En réponse, la France s'est dotée d'une stratégie « Genre et développement », qui intègre de manière systématique les questions de genre dans ses instruments de financements, dans ses projets sur le terrain, comme dans ses politiques de développement et ses actions de solidarité internationale. Notre opérateur principal, notre bras séculier, l'AFD, l'a également fait depuis 2012 dans toutes ses actions au Sud.

L'année 2015 a été celle de la diplomatie des droits des femmes. La France s'est mobilisée afin que des positions ambitieuses soient défendues au sein des enceintes internationales et européennes. L'accord de Paris sur le climat a notamment permis de reconnaître le rôle particulier que jouent les femmes dans la lutte contre le dérèglement climatique.

La résolution « Femmes, paix et sécurité » du Conseil de sécurité des Nations unies en est un autre exemple : les femmes doivent être protégées dans les conflits, comme elles doivent être pleinement associées aux processus de transition politique, notamment dans les pays en reconstruction.
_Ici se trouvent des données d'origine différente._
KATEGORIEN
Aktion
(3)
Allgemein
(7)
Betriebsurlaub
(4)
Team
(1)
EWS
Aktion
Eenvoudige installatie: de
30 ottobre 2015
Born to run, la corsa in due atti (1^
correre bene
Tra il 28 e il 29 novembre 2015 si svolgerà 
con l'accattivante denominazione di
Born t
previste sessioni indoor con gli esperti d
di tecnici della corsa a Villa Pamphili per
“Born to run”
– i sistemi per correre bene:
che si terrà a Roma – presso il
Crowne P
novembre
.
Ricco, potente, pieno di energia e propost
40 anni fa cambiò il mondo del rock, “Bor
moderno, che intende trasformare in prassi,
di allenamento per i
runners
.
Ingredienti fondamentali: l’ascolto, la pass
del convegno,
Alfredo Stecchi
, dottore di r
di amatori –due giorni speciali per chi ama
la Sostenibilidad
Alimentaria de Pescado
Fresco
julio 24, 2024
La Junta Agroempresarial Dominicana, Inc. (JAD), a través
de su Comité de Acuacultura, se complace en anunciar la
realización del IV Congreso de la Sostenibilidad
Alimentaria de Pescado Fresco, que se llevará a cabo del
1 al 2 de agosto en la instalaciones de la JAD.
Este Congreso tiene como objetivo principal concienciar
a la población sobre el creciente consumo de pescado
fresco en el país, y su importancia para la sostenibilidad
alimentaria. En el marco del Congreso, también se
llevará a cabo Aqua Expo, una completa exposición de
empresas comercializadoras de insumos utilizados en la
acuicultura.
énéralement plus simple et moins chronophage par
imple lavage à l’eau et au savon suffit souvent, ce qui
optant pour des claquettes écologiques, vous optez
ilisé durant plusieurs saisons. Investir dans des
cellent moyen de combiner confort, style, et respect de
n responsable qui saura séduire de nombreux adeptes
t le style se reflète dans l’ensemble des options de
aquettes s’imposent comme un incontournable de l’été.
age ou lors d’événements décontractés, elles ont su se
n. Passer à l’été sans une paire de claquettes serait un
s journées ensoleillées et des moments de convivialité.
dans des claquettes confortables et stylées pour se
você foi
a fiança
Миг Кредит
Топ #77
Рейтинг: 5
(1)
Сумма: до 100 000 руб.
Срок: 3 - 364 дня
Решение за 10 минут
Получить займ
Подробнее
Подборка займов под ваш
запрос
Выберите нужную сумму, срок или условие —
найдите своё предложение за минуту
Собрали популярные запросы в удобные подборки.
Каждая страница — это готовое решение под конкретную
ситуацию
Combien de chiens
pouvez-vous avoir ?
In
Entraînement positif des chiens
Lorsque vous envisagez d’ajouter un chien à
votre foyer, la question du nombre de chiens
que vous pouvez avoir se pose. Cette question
Nous promouvons cette politique dans toutes les enceintes multilatérales – à Bruxelles, à New York et à Genève – et dans notre dialogue bilatéral avec les pays où notre politique de développement est particulièrement active.

La lutte contre la pauvreté et les inégalités est avant tout une question de volonté, individuelle et collective. Je me félicite donc de la mobilisation des parlementaires et de la Délégation aux droits des femmes de l'Assemblée nationale, aux côtés des organisations de terrain. Je salue votre rôle, madame la présidente, ainsi que celui de Mme Nicole Ameline, députée et membre du Comité des Nations unies pour l'élimination de toutes les formes de discrimination à l'égard des femmes (CEDEFCEDAW).

Ce combat pour l'égalité sera certainement long, mais nous le gagnerons, ensemble. Et je voudrais conclure en citant un Dauphinois, que je considère comme le plus grand écrivain français de tous les temps, Stendhal, qui a écrit : « L'admission des femmes à l'égalité parfaite serait la marque la plus sûre de la civilisation, et elle doublerait les forces intellectuelles du genre humain. ». (Applaudissements.)